La Commission européenne a proposé, le 2 octobre 2024, de retarder d’un an l’entrée en vigueur du Règlement européen sur la déforestation (RDUE), initialement prévu pour décembre 2024. La nouvelle date d’application est désormais fixée au 30 décembre 2025, avec une extension jusqu’au 30 juin 2026 pour les petites entreprises. L’institution souligne le manque de préparation des partenaires internationaux à se conformer aux exigences. « La Commission reconnaît que trois mois avant la date de mise en œuvre prévue, plusieurs partenaires mondiaux ont exprimé à plusieurs reprises des inquiétudes quant à leur état de préparation au cours de la semaine de l’Assemblée générale des Nations Unies. En outre, il y a un écart dans la préparation au niveau des parties prenantes en Europe. Alors que certains espèrent être dans les temps grâce à leurs préparatifs intenses, d’autres ont exprimé des préoccupations », indique-t-elle dans un communiqué publié sur son site web.
Adopté en mai 2023, le RDUE a pour objectif d’interdire l’importation et la commercialisation en Europe de produits ayant contribué à la déforestation après le 30 décembre 2020. Sept produits agricoles et leurs dérivés sont concernés : le cacao, le café, le caoutchouc, l’huile de palme, le soja, le bœuf et le bois. Pour être en conformité avec le règlement, les produits concernés mis sur le marché ou exportés doivent être certifiés « zéro déforestation » , être conformes à la législation du pays d’origine et faire l’objet d’une déclaration de diligence raisonnée. Les opérateurs et commerçants devront notamment remplir une déclaration de diligence raisonnée dans un système d’information de la Commission européenne qui centralisera l’ensemble de ces déclarations.
Dans leur déclaration signée à Abidjan vers la fin septembre, les pays producteurs de cacao avaient demandé à l’UE une période supplémentaire de deux ans pour se conformer au RDUE, jugeant le timing de la mise en œuvre « irréaliste au regard des exigences du règlement , allant de la géolocalisation des parcelles à l’établissement d’un système de traçabilité exhaustif » . Ce rapport représente donc une petite victoire pour ces pays, notamment le Cameroun, quatrième producteur mondial de cacao selon l’Organisation internationale du cacao (ICCO, sigle en anglais). Pour le Cameroun, ce rapport constitue donc une opportunité précieuse alors que le pays fait face à un triple défi. D’abord, il doit établir un système de traçabilité rigoureuse pour ses produits agricoles, en particulier le cacao, afin d’assurer une transparence depuis l’origine jusqu’à l’exportation. Ensuite, il est crucial d’intensifier les efforts pour produire du cacao de manière durable, sans nuire aux forêts. Enfin, le respect des critères de légalité imposées est essentiel pour maintenir l’accès au marché européen, où l’UE demeure le plus grand importateur de cacao, représentant 60 % des importations mondiales, principalement en provenance de la Côte d’Ivoire, du Ghana et du Cameroun.

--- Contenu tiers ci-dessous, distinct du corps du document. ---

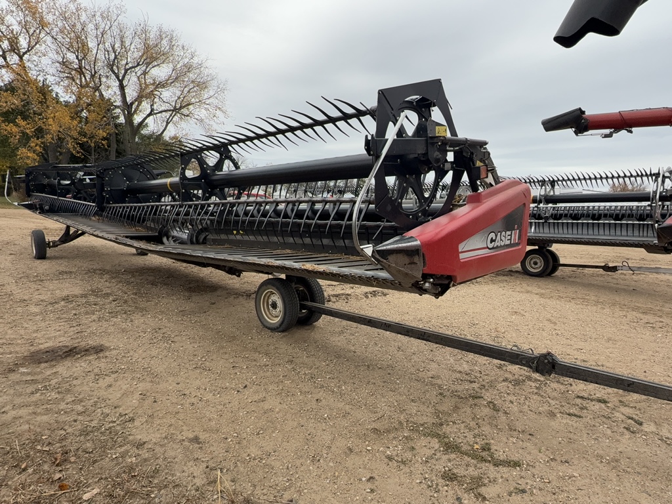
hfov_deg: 79.0
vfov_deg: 63.4
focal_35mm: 21
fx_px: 408
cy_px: 252
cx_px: 336
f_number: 2.2
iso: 20
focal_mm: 2.22
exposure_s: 1/362
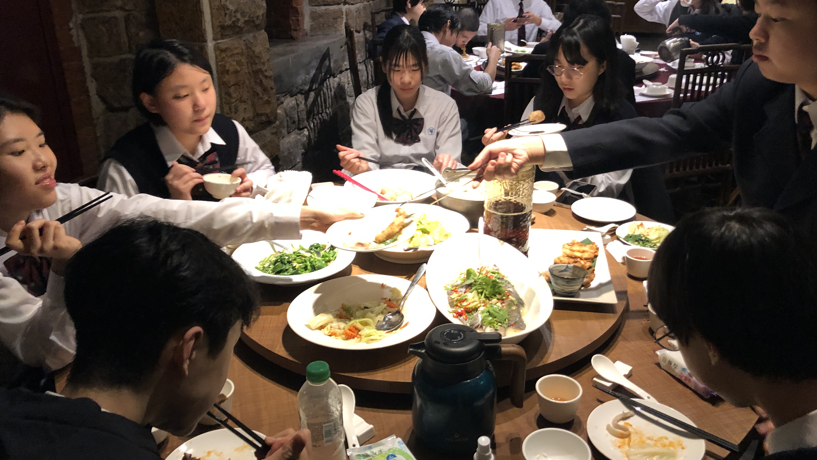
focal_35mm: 31
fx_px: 672
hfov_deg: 62.6
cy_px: 203
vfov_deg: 37.7
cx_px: 413
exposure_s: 1/60
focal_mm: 3.99
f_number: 1.8
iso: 320
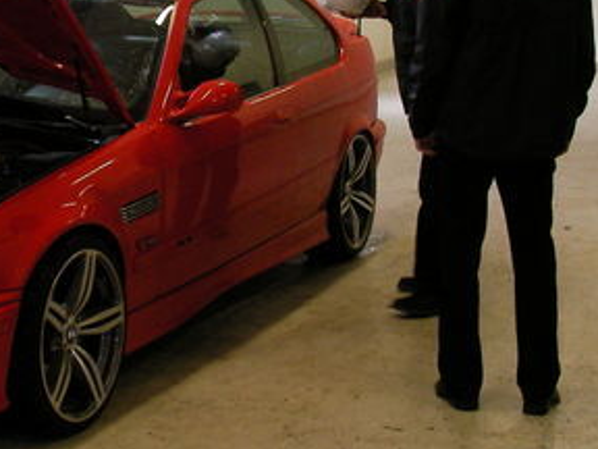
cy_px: 135
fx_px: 1572
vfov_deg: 16.2
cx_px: 152
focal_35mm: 91
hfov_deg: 21.4
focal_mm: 6.3
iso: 123
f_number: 3.5
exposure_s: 1/30
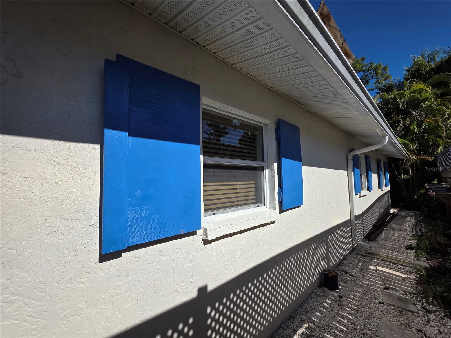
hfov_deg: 106.2
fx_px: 169
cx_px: 226
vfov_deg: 89.9
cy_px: 169
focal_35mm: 13
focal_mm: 2.2
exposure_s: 1/3427
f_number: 1.9
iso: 40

Le cacao est « l’un des moteurs de la déforestation au Cameroun », selon l’UE. Pour que le cacao camerounais puisse accéder au marché européen, il devra répondre à des exigences strictes de traçabilité, être certifié « zéro déforestation » et conforme aux lois camerounaises en matière de droits d’usage des terres, d’environnement, de droits de l’Homme et de commerce. Cela signifie que les producteurs cultivants sur des terres récemment déboisées ne pourront plus vendre leurs récoltes aux principaux acheteurs à l’échelle nationale et internationale. Pour répondre aux exigences de traçabilité par exemple, le Cameroun a récemment lancé une plateforme de mutualisation, supervisée par le Conseil interprofessionnel du cacao et du café (CICC). Cette initiative vise à centraliser les données de géolocalisation des parcelles cacaoyères et caféières, offrant ainsi une cartographie précise qui permettra aux exportateurs de garantir la durabilité de leurs produits. Grâce à cette plateforme, le pays espère se conformer aux normes européennes tout en préservant sa position sur le marché européen.
Pour rappel, le cacao représente une ressource stratégique pour le Cameroun, constituant la troisième source de devises du pays en 2023, avec 12 % des recettes totales d’exportation, derrière les huiles brutes de pétrole (37,7 %) et le gaz naturel liquéfié (14,1 %), selon l’Institut national de la statistique (INS). Les produits dérivés du cacao, tels que la pâte et le beurre, représentent 5,2 % des recettes totales d’exportation, d’après la même source. En 2023, les exportations de cacao brut vers l’UE ont augmenté de 18,6 %, générant 263,9 milliards de FCFA, soit 17,3 % des exportations vers l’UE. Les produits dérivés, quant à eux, représentent respectivement 3,3 % et 4,2 % des exportations totales vers l’UE la même année.